I call the set of all functions $\mathbb{R}^k \rightarrow \mathbb{R}^n$ that are a composition of relus and affine maps representable
We want to show that the set of (restrictions to $[-1,1]^k$ of) representable functions contains the set of all piecewise linear functions. (The other direction is easy).
Let us show that the space of representable functions is closed under a couple of useful operations. Later we try to show that these operations suffice to generate all piecewise linear functions.
- Every affine function is representable
- The copy operation $f:\mathbb{R}^n \rightarrow \mathbb{R}^{2n}$ given by $x \mapsto (x, x)$ is representable
- If $f:\mathbb{R}^{k_1} \rightarrow \mathbb{R}^{n_1}$ and $f:\mathbb{R}^{k_2} \rightarrow \mathbb{R}^{n_2}$ are both representable, so is their cartesian product $(x,y) \mapsto (f(x), g(y))$
- If $f,g: \mathbb{R}^k \rightarrow \mathbb{R}^n$ are representable so is their sum $f+g: \mathbb{R}^{k} \rightarrow \mathbb{R}^n$
- $f:\mathbb{R}^k \rightarrow \mathbb{R}^n$ is representable if and only if each of its coordinate functions $f_i:\mathbb{R}^k \rightarrow \mathbb{R}$ is representable.

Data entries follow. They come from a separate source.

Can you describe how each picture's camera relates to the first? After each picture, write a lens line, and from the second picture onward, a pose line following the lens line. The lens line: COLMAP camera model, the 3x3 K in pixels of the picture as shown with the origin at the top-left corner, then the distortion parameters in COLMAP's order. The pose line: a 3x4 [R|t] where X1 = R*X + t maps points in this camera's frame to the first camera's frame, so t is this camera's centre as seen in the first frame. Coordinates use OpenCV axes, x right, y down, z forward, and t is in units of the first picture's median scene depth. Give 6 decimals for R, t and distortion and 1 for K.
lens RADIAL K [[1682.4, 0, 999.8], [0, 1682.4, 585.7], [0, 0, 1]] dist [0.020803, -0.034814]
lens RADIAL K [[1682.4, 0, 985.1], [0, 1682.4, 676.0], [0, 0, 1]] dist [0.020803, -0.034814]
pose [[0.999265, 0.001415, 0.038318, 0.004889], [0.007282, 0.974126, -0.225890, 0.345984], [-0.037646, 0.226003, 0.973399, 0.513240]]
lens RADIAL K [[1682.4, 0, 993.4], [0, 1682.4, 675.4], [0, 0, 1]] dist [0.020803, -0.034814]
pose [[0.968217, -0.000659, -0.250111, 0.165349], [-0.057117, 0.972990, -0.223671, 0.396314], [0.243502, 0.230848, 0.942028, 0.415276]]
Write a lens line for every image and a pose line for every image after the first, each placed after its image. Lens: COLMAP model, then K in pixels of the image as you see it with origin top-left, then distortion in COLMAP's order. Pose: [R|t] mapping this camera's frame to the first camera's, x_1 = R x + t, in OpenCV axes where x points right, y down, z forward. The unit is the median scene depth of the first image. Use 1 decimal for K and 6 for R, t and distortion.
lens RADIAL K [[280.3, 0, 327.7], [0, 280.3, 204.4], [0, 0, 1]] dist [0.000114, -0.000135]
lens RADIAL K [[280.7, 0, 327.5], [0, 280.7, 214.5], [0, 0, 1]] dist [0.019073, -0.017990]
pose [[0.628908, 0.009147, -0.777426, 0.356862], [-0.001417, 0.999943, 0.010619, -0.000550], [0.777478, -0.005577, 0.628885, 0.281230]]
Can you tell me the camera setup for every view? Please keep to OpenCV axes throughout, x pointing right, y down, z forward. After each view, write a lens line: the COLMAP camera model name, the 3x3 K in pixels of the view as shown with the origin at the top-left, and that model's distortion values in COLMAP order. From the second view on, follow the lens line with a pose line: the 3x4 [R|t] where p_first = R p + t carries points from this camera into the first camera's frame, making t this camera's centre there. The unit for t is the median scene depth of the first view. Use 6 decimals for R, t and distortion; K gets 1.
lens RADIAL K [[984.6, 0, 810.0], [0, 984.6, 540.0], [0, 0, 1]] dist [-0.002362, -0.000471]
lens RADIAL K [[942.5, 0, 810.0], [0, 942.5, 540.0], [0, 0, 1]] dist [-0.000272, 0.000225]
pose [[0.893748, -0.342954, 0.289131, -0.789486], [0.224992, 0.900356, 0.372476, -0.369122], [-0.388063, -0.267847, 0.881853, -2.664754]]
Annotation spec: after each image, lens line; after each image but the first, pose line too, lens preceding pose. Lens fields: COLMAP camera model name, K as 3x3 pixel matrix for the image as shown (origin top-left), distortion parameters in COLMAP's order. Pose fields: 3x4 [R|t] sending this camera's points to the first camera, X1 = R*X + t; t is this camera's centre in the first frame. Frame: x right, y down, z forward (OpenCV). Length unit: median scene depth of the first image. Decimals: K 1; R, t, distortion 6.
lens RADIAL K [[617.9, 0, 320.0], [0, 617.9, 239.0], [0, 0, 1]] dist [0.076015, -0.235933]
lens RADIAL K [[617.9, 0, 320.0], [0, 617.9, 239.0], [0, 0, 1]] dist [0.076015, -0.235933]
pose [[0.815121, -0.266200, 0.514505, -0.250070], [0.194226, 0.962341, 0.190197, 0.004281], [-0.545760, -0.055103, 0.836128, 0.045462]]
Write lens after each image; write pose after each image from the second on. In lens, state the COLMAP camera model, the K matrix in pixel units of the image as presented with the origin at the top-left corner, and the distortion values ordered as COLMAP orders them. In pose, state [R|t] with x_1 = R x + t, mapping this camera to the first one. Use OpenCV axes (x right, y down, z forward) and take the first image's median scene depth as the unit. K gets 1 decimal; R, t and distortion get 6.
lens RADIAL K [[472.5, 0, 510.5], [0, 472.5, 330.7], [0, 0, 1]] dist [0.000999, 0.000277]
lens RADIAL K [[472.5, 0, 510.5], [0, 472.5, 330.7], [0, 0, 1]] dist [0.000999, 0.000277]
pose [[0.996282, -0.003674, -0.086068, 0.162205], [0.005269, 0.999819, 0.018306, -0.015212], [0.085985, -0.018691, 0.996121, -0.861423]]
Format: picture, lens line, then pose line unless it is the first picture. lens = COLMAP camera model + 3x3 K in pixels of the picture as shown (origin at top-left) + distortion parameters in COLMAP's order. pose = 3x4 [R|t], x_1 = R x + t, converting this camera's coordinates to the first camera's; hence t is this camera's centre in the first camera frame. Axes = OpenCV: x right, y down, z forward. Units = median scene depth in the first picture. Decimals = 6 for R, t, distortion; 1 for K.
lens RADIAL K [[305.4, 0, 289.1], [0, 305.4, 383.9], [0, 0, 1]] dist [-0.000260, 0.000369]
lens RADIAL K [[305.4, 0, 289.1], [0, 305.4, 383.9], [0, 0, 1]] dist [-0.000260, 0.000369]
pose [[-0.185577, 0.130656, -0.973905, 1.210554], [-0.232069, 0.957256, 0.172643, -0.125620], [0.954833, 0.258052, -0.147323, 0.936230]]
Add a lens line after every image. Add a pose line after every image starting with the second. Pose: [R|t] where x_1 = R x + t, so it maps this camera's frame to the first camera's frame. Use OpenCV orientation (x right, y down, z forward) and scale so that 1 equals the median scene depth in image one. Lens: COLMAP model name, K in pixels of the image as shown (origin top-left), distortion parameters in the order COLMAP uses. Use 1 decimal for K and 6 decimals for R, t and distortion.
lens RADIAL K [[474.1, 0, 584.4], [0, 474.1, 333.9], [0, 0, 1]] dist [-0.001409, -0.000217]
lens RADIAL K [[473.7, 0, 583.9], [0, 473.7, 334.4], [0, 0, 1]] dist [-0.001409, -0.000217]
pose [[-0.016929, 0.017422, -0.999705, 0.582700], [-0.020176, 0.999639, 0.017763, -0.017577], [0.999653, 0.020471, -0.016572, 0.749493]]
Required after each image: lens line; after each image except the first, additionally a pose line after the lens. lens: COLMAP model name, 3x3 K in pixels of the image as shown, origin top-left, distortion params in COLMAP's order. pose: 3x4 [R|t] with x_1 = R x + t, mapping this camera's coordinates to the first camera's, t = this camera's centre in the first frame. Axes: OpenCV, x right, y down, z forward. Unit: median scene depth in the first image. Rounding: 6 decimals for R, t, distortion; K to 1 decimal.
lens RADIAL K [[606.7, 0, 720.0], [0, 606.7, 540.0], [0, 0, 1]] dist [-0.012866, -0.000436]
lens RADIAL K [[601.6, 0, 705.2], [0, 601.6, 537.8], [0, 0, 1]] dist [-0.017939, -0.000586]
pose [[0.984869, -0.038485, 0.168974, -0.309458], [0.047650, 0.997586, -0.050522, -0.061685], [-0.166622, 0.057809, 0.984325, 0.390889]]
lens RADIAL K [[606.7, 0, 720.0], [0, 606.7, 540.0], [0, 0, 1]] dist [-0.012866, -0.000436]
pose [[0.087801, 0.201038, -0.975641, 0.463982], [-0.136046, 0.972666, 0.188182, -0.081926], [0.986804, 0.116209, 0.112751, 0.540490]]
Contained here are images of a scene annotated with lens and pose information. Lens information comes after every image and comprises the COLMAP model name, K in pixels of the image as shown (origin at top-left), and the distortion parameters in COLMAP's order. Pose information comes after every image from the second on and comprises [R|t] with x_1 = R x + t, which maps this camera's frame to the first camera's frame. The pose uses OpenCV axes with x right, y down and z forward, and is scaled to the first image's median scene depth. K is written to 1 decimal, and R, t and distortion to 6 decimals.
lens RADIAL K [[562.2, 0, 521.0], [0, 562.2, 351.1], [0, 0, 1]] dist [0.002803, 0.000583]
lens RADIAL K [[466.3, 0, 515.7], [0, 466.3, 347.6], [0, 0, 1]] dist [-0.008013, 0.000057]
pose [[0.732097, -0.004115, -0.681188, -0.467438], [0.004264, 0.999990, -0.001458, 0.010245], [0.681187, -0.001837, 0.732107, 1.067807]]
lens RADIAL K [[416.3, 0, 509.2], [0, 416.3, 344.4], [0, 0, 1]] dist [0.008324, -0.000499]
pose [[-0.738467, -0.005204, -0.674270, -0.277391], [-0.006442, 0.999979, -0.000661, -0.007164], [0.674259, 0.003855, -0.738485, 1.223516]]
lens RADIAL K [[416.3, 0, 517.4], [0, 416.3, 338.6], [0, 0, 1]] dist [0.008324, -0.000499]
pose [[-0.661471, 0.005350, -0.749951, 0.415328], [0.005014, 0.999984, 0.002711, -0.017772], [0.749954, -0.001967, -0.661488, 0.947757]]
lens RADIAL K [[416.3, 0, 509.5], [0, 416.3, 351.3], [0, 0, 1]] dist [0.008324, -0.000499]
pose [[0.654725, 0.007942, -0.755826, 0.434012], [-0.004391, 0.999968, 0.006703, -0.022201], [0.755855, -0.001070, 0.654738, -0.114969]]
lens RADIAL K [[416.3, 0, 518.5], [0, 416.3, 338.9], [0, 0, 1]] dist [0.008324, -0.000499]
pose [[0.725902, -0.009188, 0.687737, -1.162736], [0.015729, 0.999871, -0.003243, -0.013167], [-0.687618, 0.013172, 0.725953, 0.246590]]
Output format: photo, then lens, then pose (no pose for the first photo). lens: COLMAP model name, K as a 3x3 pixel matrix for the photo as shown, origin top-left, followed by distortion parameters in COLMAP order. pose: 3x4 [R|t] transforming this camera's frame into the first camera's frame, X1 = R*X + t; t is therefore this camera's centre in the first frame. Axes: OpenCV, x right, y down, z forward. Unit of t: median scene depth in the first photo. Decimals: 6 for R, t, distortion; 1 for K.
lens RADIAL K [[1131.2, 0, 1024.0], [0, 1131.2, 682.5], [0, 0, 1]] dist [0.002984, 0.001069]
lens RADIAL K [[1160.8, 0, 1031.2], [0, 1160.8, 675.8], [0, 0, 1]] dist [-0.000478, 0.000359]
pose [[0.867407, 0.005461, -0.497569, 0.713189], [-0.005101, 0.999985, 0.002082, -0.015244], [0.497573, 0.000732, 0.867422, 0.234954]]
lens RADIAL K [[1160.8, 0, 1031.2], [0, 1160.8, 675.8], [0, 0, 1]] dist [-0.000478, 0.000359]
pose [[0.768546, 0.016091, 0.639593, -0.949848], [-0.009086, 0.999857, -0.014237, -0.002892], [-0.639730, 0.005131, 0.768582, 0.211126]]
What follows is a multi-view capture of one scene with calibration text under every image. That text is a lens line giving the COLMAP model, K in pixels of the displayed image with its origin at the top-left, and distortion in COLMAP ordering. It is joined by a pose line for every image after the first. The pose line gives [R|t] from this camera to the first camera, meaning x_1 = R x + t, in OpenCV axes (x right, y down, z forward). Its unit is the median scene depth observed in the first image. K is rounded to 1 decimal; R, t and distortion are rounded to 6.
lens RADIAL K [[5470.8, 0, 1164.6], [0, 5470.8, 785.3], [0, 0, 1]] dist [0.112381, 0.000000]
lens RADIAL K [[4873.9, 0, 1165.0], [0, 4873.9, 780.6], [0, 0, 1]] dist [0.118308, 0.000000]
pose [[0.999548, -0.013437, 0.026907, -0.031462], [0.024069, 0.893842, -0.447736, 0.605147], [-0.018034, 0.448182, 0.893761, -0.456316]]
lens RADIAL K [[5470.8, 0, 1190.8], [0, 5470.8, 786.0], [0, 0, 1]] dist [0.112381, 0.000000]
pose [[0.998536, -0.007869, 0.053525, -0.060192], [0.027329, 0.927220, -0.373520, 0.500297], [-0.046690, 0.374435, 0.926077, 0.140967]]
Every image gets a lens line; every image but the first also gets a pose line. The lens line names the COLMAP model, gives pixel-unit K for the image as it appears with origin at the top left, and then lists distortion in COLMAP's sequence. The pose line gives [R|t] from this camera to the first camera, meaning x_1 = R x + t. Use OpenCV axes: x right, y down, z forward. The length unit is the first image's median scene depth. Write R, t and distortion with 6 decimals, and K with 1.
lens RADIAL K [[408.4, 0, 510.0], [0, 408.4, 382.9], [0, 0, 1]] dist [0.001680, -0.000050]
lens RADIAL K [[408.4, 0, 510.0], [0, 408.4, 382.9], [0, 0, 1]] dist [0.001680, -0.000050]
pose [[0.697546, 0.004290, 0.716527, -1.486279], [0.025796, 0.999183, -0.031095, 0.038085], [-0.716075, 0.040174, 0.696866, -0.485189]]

- Halfspace projections are representable. More precisely let $A \in \mathbb{R}^{1 \times k}$ and $b \in \mathbb{R}$. Denote by $H$ the set of all points that satisfy $Ax <= b$.
Then $proj(x) = argmin_{h \in H} ||x-h||$ is representable.
Proof: By composing with affine maps, we can reduce to the case $A = (1,0,0,...)$ and $b=0$.
Then the cartesian product function $(relu, id, id, id)$ does the job.
- If $f,g$ are representable and coincide along a hyperplane, then so is the function obtained
by glueing them together along that hyperplane. More precisely:
Let $f,g:\mathbb{R}^n \rightarrow \mathbb{R}^k$ and $A \in \mathbb{R}^{1 \times k}$ and $b \in \mathbb{R}$.
Assume $f(x) = g(x)$ for all $x$ that satisfy $(Ax = b)$.
Then the piecewise linear function $r$ given by:
$$
\begin{align}
r(x) &= f(x) \text{ for } Ax <= b \\
r(x) &= g(x) \text{ for } Ax >= b
\end{align}
$$
is representable.
Proof: As a warm up we assume that $f,g$ vanish on the $(Ax=b)$ hyperplane.
Then have $r(x) = f(proj_+(x)) + g(proj_-(x))$ where $proj_-$ and $proj_+$ are the half space projections. This is a composition of representable functions.
In case $f,g$ do not vanish on the hyperplane we can decompose them as $f = f_0 + rest$ and $g = g_0 + rest$ where $rest(x) := f(proj_-(proj_+(x)))$. Now $f_0$ and $g_0$ vanish and we have
$r(x) = f_0(x) + g_0(x) + rest(x)$.
To see that every piecewise linear function can be build from these operations, let $f$ be such a function. Then there exists a finite collection of hyperplanes such that
the domain is covered by halfspace intersections on which $f$ is affine.
I think we can use induction on the glue operation rule to represent $f$. But I have trouble spelling this out rigorously. It is a gap in the proof.